Naturally, such a free and relaxed approach to portrayal implies a series of major problems for the iconological criticism of his works. There is no doubt that, within the "culture OF entertainment" in vogue at the Este court, owing to the hermeticism of the portrayal and the felicitously light-hearted tone devoid of any moral preoccupations, Dosso's works must have seemed as belonging to the new Venetian genre of "poesia", in full bloom at the time.
«Painting is really poetry, that is invention, which makes appear that which is not», wrote Paolo Pino, exhorting painters to introduce "brevity", to avoid an overly meticulous attention to detail, and to abstain from trying to concentrate the world in one image.
Dosso adapted himself perfectly to this rule. In point of fact he was never an illustrator so much as an improviser who, starting from a rough draft, expanded and contracted historical time, selected the dates, expanded one episode at the expense of another, worked on details and said nothing about more important issues; he open-handedly distributed different flavours and colours, with a skill that has something magical, almost unearthly, about it.
Such a clear spirit of adventurous romance is what makes the Melissa (or Circe) the closest parallel, in the figurative arts, to Ariosto's Orlando Furioso. Nonetheless, despite this affinity, it is curious that apart from the Duel of Orlando and Rodomonte, painted by Dosso's brother Battista, the Melissa is the only theme truly inspired by Ariosto in all the Dossi's production. Nonetheless, this joyous attitude, this climate of poetic and narrative fable is the only expressive register intensely felt by Dosso. In a certain sense it constitutes the means and the end of his painting, to which all else had to be subjugated.

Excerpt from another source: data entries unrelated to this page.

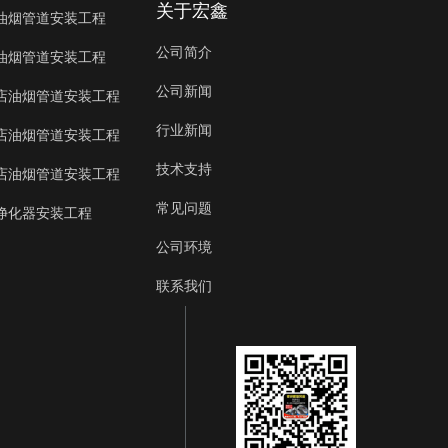
关于宏鑫
油烟管道安装工程
公司简介
油烟管道安装工程
公司新闻
店油烟管道安装工程
行业新闻
店油烟管道安装工程
技术支持
店油烟管道安装工程
常见问题
净化器安装工程
公司环境
联系我们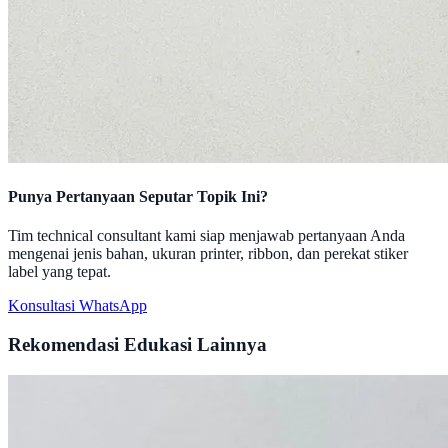
Punya Pertanyaan Seputar Topik Ini?
Tim technical consultant kami siap menjawab pertanyaan Anda
mengenai jenis bahan, ukuran printer, ribbon, dan perekat stiker
label yang tepat.
Konsultasi WhatsApp
Rekomendasi Edukasi Lainnya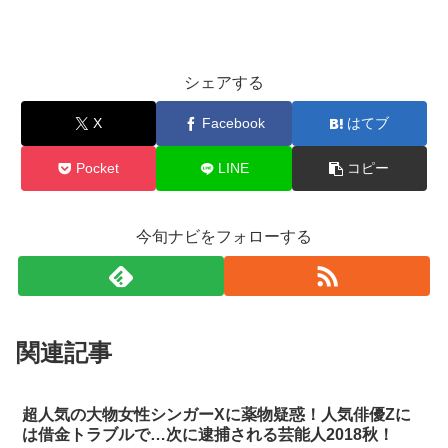
シェアする
X
Facebook
はてブ
Pocket
LINE
コピー
今旬ナビをフォローする
関連記事
超人気の大物女性シンガーXに薬物疑惑！人気俳優Zに
は借金トラブルで…次に逮捕される芸能人2018秋！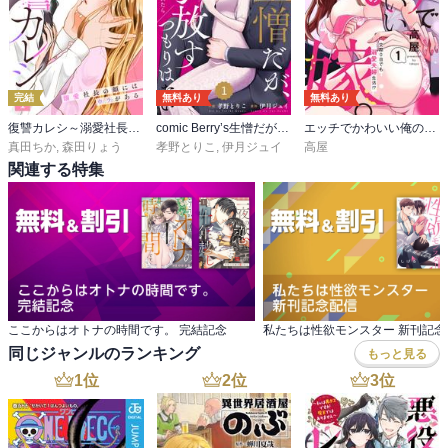
完結
無料あり
無料あり
復讐カレシ～溺愛社長の顔にはウラがある～
comic Berry’s生憎だが、君を手放すつもりはない～冷徹御曹司の激愛が溢れたら～
エッチでかわいい俺の嫁。～交際0日でも溺愛夫婦生活!?～
真田ちか
,
森田りょう
孝野とりこ
,
伊月ジュイ
高屋
関連する特集
ここからはオトナの時間です。 完結記念
私たちは性欲モンスター 新刊記念
同じジャンルのランキング
もっと見る
1
位
2
位
3
位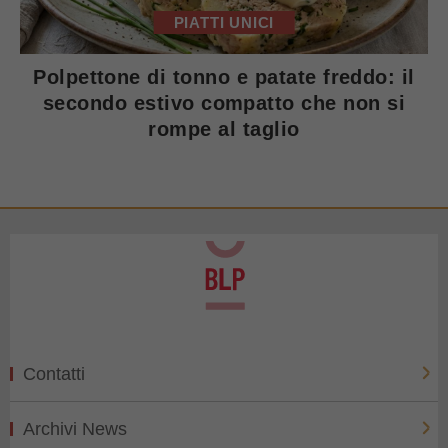
PIATTI UNICI
Polpettone di tonno e patate freddo: il
secondo estivo compatto che non si
rompe al taglio
Contatti
Archivi News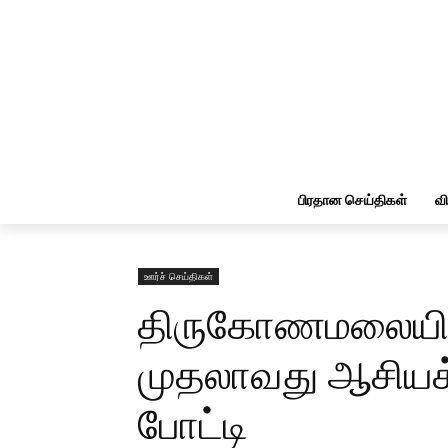
பிரதான செய்திகள்
வ
ஊர்ச் செய்திகள்
திருகோணமலையில்
முதலாவது ஆசி
போட்டி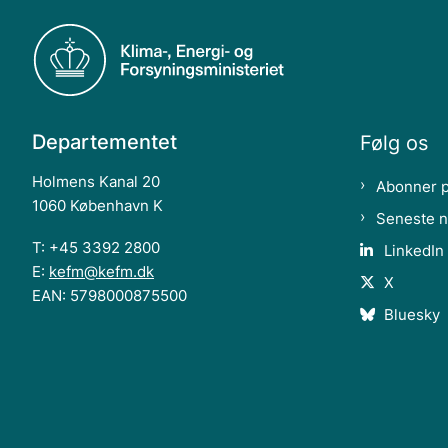
Departementet
Følg os
Holmens Kanal 20
Abonner 
1060 København K
Seneste 
T: +45 3392 2800
LinkedIn
E:
kefm@kefm.dk
X
EAN: 5798000875500
Bluesky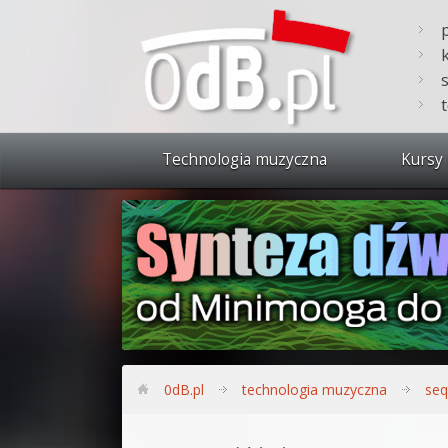
Technologia muzyczna
Kursy 
Zobacz 
Synteza
Produkc
Bitwig S
Produkc
0dB.pl
technologia muzyczna
seq
Sylenth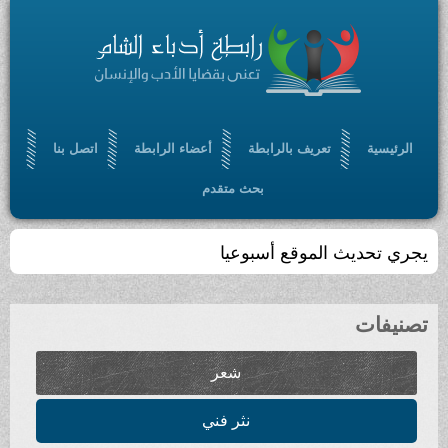
الرئيسية
تعريف بالرابطة
أعضاء الرابطة
اتصل بنا
بحث متقدم
تجمّعٌ أدبي ، ثقافي ، مفتوح ، يسعى إلى الإسهام في
بلورة رؤيا أدبية حضارية ، من خلال أدب سامٍ ملتزم
تصنيفات
شعر
نثر فني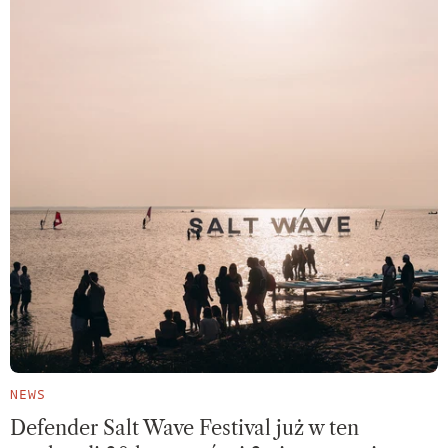
NEWS
Defender Salt Wave Festival już w ten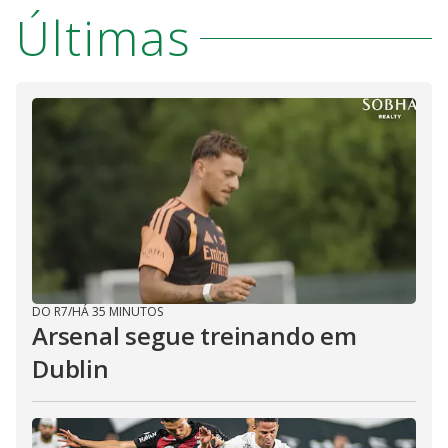
V
u
d
Últimas
o
i
d
e
o
DO R7
/
HÁ 35 MINUTOS
Arsenal segue treinando em
Dublin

He shunned the representation of dramas, preferring single figures to group scenes, or at least a treatment of the episode in which the figure is studied on its own, almost without any relationship with the others; even at the tragic acme of his painting, when he was mourning the definitive loss of Dafne in the Borghese Apollo, the suffering, which might have been upsetting, is transmuted into a form of lyricism, almost a positive image of the cathartic power of music and the silence that follows its interruption.
The spontaneous attitude to the isolated human figure would seem to make the art of Dosso particularly suited to allegory. But his allegories justify themselves only within the bounds of a narrative dimension, which justifies the contrast between the beauty and ugliness, the humanity and bestiality, of the Nymph and Satyr in the Pitti Palace, and our virtual inability to understand the real subject of the Travellers in the Forest of Besançon.
Having begun metaphorically with the belly laugh of the Jester of Modena, Dosso's career ended with the apparently ferocious jest of the Allegory of Ercole in the Uffizi, which corresponded to Duke Ercole's interest in the poetics of laughter and aspects of the ridiculous. In between, there was a long spell of amused irony, a desire to laugh and joke that, as we have said, runs though all the works of an artist who unfailingly sent out signals of humour and shrewdness.